**RECORD EXTRACTS**
━━━━━━━━━━━━━━━━

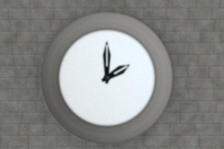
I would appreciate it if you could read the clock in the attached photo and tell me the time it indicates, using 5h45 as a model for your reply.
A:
2h00
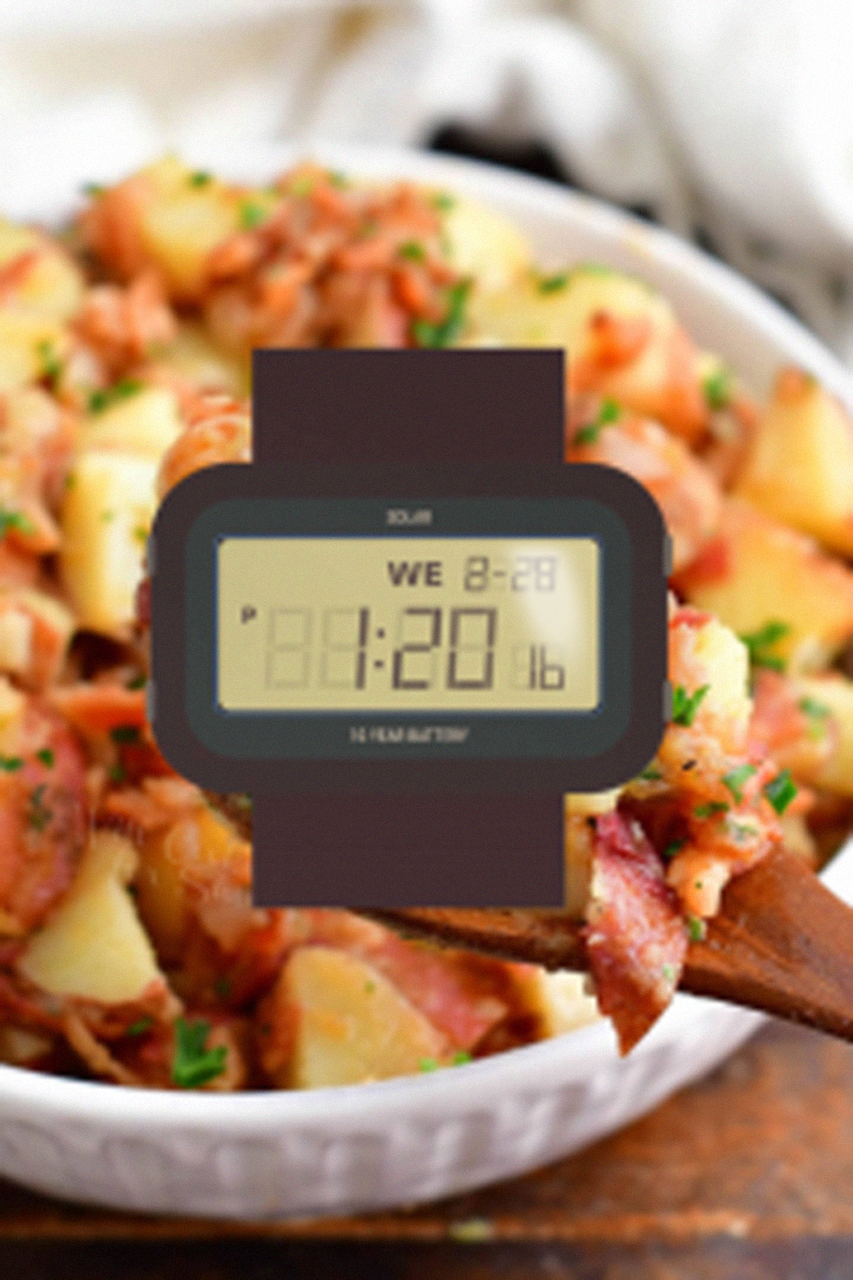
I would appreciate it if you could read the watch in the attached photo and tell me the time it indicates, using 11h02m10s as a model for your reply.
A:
1h20m16s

━━━━━━━━━━━━━━━━

**STATED GOAL**
Format the listing above as a numbered list with one line per item, skipping any blank lines and leaving out the pictures.

**REPLY**
1. I would appreciate it if you could read the clock in the attached photo and tell me the time it indicates, using 5h45 as a model for your reply.
2. A:
3. 2h00
4. I would appreciate it if you could read the watch in the attached photo and tell me the time it indicates, using 11h02m10s as a model for your reply.
5. A:
6. 1h20m16s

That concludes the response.